Please answer from the text on Spider-Man's creation: who drew the published cover of Amazing Fantasy #15, and who inked it?

TEXT Start Marker

No Amazing Fantasy #15, alas, but here's the first issue of Spidey's own mag. Copyright MARVEL COMICS |
Hi, Stan Lee here again with the lowdown (from my perspective) on who created Spider-Man. Jack Kirby claimed he did, but then again, Jolly Jack once claimed to have created Superman and The Punisher (the Frank Castle version, not Galactus's servitor), so his memory really wasn't any better than mine. To be fair to him, according to Mark Evanier, he probably didn't mean to claim he was responsible for Superman, and maybe his hearing let him down when he was asked to clarify which of the two Punishers he'd created, but Jack wasn't always the most reliable witness in how things happened years after the fact.
(Incidentally, it was me who christened the character when the creators - Gerry Conway, John Romita Sr., and Ross Andru - were trying to figure out what to call him. "What does he do?" I asked them. "He punishes criminals" was their answer. "Then call him The Punisher" I said.)
Another example of Jack's poor memory is that for many years he believed he'd designed Spidey's costume, probably because he drew the published cover of Amazing Fantasy #15, the comic in which the web-slinger made his debut. It was eventually pointed out to him that his cover was based on Steve Ditko's original version, which didn't see print until quite a few years afterwards. No, don't ask - I just can't remember why I nixed Steve's cover and asked Jack to draw a replacement (which Ditko inked), but that's exactly how it happened. And if Jack could make that kind of mistake with Spidey, he may have done the same thing with Iron Man, who we looked at in the previous post.
Jack wasn't even correct when he later claimed he'd suggested to me doing a Spiderman character (no hyphen) he'd created, which had morphed into The Silver Spider (drawn by C.C. Beck) and then The Fly, because it was Joe Simon and Jack Oleck (his brother-in-law) who came up with that idea. At one time, when Joe was still considering doing a Spiderman strip (prior to the name being changed to The Silver Spider, remember), he lettered a logo for the purpose, and it was this discarded logo that Jack later said he'd shown to me when touting the character as a possible feature for Marvel. (And it's not impossible that Jack was simply responding to my idea about doing a spider-powered character, and he merely recycled Silver Spider/The Fly.)
I've no memory of ever having seen the logo, much less one of Jack suggesting the strip, but even if he had, it was Simon and Oleck's baby he was nursing, not his own. Joe Simon later said that he'd expressed surprise to Jack about his claim, and Kirby's response was something along the lines of "Hey, what can I say, Joe, I needed the work." Is it possible though, that Jack approached me with the idea of doing a strip by that name? Anything's possible, but the concept of Spider-Man that Marvel published was mainly down to me, with the assistance of the incredibly talented Mr. Ditko, who designed the costume and the web-shooters. (Though Eric Stanton, who shared a studio with Steve at the time, claims that it was he who suggested the latter to his artistic companion.)
See how confusing things can be when trying to decipher the facts so long after the events? Steve, of course, brought a lot to the table, but I still maintain that I dreamed up the concept, and that's why I consider myself the creator of the idea. Of course, whether it would have been as successful if handled by anyone other than Ditko is certainly debatable and maybe even doubtful. So I'd go as far as to say that yours truly and Steve can rightly be regarded as co-creators as far as the finished published character goes, but Steve didn't come up with the concept and that's why I regard myself as sole creator in that department.

TEXT End Marker
DATASET CONTENT Start Marker

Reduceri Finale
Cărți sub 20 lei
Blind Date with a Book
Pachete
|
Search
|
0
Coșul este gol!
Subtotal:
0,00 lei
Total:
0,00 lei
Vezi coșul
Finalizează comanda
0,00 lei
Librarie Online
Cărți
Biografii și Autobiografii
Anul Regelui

DATASET CONTENT End Marker
DATASET CONTENT Start Marker

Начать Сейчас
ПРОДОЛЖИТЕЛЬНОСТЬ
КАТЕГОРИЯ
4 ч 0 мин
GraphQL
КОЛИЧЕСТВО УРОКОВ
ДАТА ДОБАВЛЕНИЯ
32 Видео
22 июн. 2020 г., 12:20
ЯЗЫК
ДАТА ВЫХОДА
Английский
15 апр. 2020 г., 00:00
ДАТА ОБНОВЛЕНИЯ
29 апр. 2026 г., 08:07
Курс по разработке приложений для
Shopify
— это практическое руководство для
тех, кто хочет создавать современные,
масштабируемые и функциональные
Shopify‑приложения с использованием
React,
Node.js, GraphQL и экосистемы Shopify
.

DATASET CONTENT End Marker

**FINISHED EXERCISE**.
Jack Kirby drew it, and Steve Ditko inked it.